El papa, que padecía Parkinson avanzado, tomó la lucha con vigor. En el verano de 2003, dedicó una serie de Sunday Angelus a este tema político que trascendió la política. Hizo argumentos similares a los de los Padres Fundadores de los Estados Unidos: es crucial para los ciudadanos que viven bajo una constitución entender la fuente última de la cual se derivan sus derechos: sus derechos no provienen del gobierno sino de Dios. Lo que el gobierno da, el gobierno puede quitar. Lo que Dios da, el gobierno no puede quitar.
“La cultura europea no se puede entender sin hacer referencia al cristianismo”, explicó Juan Pablo II. “El cristianismo está en las raíces de la cultura europea”. Dijo que “un reconocimiento explícito de las raíces cristianas de Europa representaría la principal garantía para el futuro del continente”.
El papa fue contrarrestado por el presidente francés Jacques Chirac, que decía: “Francia es un estado laico, y como tal no tiene la costumbre de pedir inserciones de carácter religioso en los textos constitucionales”. El “carácter laico” del gobierno de Francia y “las instituciones públicas”, según Chirac, simplemente “no permitieron” una referencia a Dios en una constitución.
No, no hay lugar para Dios, insistió el presidente de Francia en encabezar la revuelta continental. Así va Francia.
Al final, la UE se comprometió en una declaración sin escrúpulos concediendo a regañadientes la “herencia cultural, religiosa y humanista” del continente. Fue un gesto de asentimiento a Dios que George Weigel describió como “tan insípido que carece de sentido”.
Pero, de una manera importante, no tenía sentido.
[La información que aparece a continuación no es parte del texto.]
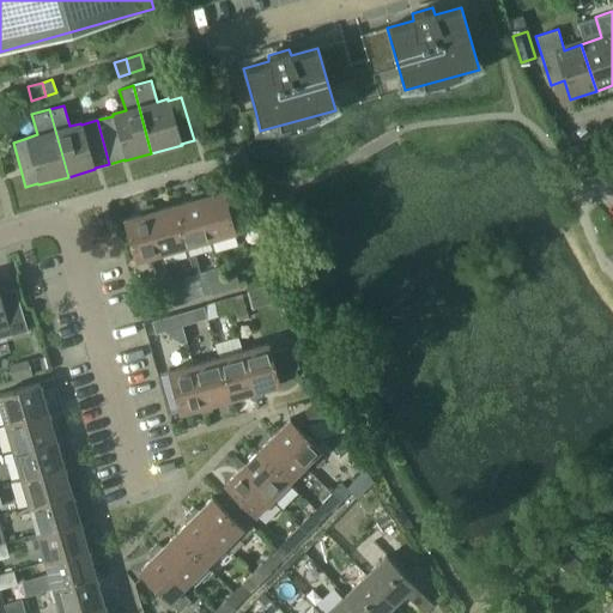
[(211,241),(237,234),(224,190),(206,196),(202,190),(198,192),(211,241)]
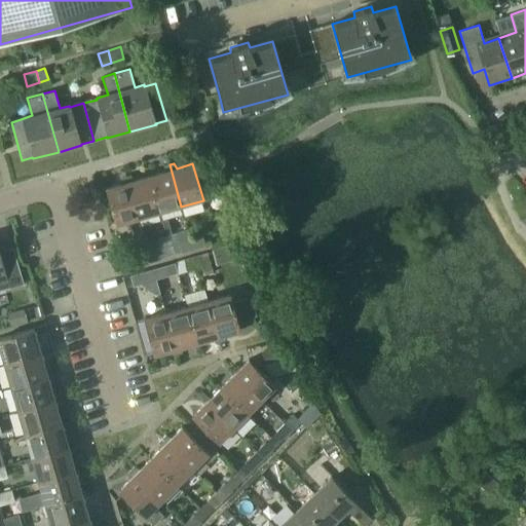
[(160,213),(181,207),(170,164),(163,166),(163,172),(149,176),(160,213)]
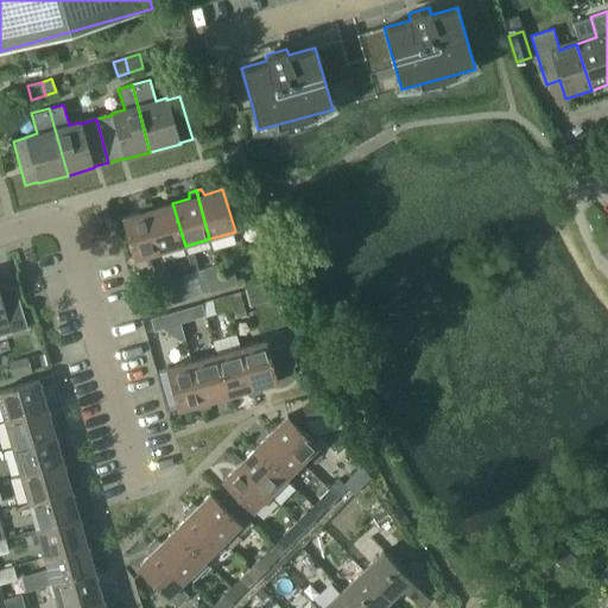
[(160,253),(185,246),(172,203),(154,209),(151,203),(146,204),(160,253)]
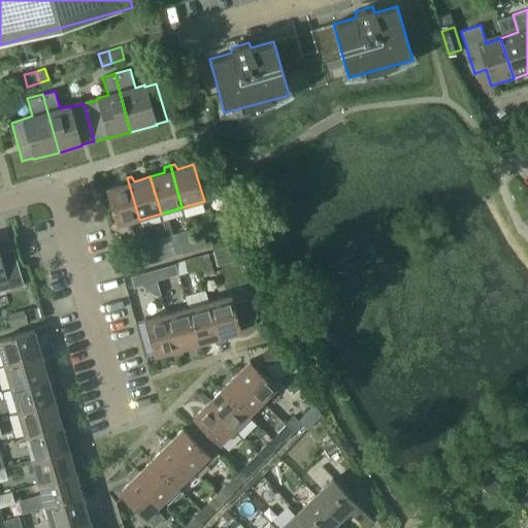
[(117,226),(139,220),(127,177),(122,179),(122,185),(106,189),(117,226)]
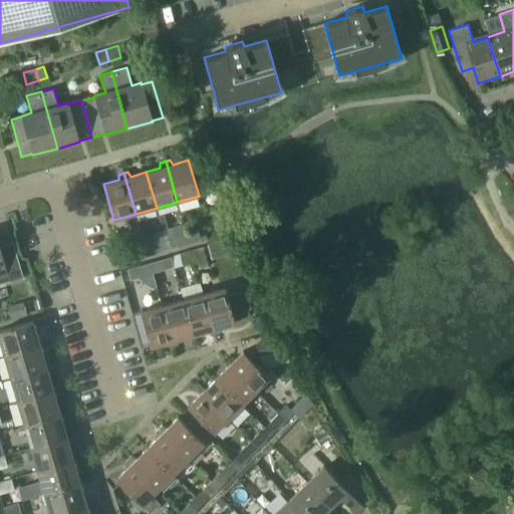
[(190,244),(201,241),(199,230),(186,233),(190,244)]
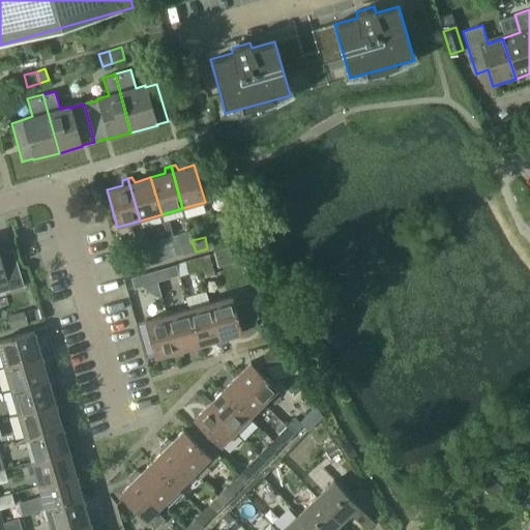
[(179,244),(182,256),(196,252),(192,240),(179,244)]
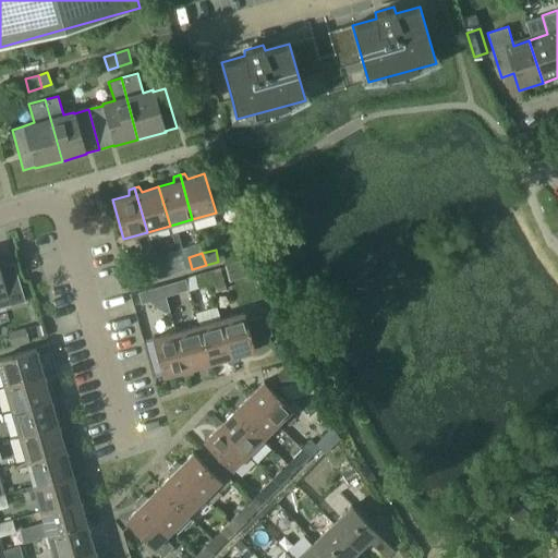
[(173,275),(170,263),(157,267),(160,278),(173,275)]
Fue tristemente simbólico. De nuevo, Belloc: “la fe es Europa y Europa es la fe”. Bueno, el estado de la fe en gran parte de Europa está en llamas.
Eso nos regresa a la Catedral de Notre Dame, Anno Domini 2019, el día después del Domingo de Ramos. Aún no sabemos qué causó este episodio trágico, ni si las autoridades y los que respondieron pudieron haber hecho un mejor trabajo para prevenir el enfermizo nivel de destrucción. No obstante, esto parece, al menos, un símbolo innegable del fracaso de Francia en proteger su herencia cristiana.
La temporada de Pascua es sobre la esperanza, sobre un Redentor que resucita. Si hay una esperanza particular para Europa esta Semana Santa, es que la Catedral de Notre Dame resucitará. Y, sin embargo, dado el estado de la Francia moderna, es difícil tener esperanzas acerca de qué lo reemplazará.